Lesbian mothers’ access to maternity services

In the past, lesbian couples have been considered less ideal parents than their heterosexual counterparts. Their children were said to have difficulty forming a normal heterosexual identity. It was also assumed that children without a father lack appropriate gender role models; in particular, that a boy brought up by lesbians would be effeminate. Notwithstanding the obvious argument that most homosexuals were born to heterosexual parents (and thus the likely disconnection between the parent’s sexuality and child’s sexual orientation), and that most boys in single mother families remain heterosexual, empirical evidence is now available. Comparisons of children’s development in lesbian mother and heterosexual households show no difference in the likelihood of growing up gay; boys growing up in families without a father showed no less masculine gender role behaviour than boys brought up by a woman and a man (MacCallum and Golombok 2004).

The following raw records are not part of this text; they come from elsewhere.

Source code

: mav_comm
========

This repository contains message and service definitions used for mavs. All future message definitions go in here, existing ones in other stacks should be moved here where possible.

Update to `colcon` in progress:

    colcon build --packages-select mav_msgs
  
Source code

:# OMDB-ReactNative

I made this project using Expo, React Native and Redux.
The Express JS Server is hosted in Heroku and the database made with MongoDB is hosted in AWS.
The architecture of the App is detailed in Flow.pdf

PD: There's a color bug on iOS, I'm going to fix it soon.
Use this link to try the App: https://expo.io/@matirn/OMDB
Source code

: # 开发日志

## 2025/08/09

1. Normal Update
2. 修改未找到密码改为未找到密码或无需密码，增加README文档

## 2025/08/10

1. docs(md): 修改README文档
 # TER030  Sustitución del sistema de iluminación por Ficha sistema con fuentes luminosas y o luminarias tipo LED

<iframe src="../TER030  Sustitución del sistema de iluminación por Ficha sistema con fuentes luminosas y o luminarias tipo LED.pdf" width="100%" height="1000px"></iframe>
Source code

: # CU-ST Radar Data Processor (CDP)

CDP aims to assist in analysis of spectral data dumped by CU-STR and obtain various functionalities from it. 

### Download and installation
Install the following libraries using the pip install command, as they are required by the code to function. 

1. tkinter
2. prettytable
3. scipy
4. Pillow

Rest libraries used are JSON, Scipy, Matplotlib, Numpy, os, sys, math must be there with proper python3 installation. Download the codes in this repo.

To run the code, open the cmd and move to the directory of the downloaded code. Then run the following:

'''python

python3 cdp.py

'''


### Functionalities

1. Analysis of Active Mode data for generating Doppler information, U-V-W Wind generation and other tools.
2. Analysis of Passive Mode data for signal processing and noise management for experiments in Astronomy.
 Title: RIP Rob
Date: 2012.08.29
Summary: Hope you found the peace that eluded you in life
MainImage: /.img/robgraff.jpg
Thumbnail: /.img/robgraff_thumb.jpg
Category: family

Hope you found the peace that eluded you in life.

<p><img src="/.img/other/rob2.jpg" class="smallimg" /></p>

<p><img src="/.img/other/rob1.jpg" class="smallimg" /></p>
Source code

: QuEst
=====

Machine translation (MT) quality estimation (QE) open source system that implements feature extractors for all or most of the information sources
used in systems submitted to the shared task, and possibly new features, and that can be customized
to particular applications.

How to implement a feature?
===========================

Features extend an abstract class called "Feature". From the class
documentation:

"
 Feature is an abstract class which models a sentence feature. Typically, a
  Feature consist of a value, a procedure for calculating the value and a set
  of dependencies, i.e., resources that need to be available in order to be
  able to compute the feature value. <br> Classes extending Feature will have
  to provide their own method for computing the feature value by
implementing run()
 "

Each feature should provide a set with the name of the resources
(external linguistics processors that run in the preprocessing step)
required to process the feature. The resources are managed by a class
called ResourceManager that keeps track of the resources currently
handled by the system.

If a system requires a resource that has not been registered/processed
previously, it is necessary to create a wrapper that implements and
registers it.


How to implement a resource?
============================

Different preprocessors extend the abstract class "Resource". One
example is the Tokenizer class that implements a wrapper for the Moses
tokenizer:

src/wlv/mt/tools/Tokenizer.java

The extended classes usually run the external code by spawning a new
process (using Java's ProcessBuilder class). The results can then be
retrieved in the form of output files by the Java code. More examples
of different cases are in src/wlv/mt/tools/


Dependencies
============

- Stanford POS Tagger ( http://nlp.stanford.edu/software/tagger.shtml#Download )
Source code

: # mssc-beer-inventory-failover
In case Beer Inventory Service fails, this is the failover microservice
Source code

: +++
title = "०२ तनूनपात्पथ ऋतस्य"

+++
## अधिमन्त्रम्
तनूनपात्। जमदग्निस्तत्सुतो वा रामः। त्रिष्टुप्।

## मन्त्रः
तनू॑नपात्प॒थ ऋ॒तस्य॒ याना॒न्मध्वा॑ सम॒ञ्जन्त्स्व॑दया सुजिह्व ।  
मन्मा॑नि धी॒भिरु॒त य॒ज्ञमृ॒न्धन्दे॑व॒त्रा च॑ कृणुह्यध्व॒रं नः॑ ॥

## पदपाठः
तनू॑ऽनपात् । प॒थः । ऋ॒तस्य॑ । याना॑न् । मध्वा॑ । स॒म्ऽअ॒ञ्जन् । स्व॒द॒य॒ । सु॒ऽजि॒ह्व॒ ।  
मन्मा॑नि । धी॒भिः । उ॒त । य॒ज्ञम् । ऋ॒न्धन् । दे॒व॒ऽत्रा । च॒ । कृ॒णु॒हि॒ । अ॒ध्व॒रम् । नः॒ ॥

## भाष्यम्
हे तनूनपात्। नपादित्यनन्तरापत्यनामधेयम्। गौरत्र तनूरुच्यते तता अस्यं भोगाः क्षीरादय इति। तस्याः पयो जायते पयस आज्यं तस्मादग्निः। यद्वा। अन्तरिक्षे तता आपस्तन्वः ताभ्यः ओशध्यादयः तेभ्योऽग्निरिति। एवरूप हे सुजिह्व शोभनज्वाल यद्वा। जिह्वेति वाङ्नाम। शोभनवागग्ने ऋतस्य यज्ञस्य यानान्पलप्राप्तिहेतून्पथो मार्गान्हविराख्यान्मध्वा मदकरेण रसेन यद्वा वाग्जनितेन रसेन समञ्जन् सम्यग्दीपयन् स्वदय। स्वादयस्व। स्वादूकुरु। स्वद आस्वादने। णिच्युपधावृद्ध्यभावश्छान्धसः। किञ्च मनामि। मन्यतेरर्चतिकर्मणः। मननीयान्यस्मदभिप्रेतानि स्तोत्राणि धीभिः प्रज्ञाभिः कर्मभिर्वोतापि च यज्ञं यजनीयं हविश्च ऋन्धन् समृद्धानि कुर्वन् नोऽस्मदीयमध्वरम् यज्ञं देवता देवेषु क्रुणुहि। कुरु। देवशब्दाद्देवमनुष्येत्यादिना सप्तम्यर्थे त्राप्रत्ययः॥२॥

Attitudes can influence how lesbian mothers are treated in maternity services (i.e. with hostility, curiosity or respect). Responses from healthcare professionals have sometimes been inappropriate, such as prying into a lesbian’s decision to become a mother. In other circumstances, lesbians have felt that their partner was invisible or merely tolerated (Wilton and Kaufmann 2001). The changing social climate may mean that lesbian and bisexual women may be more likely to ‘come out’ to health professionals in the expectation that their relationship will be acknowledged, their partner will be treated as a coparent and their support needs, including referral to appropriate parenting support groups, will be met.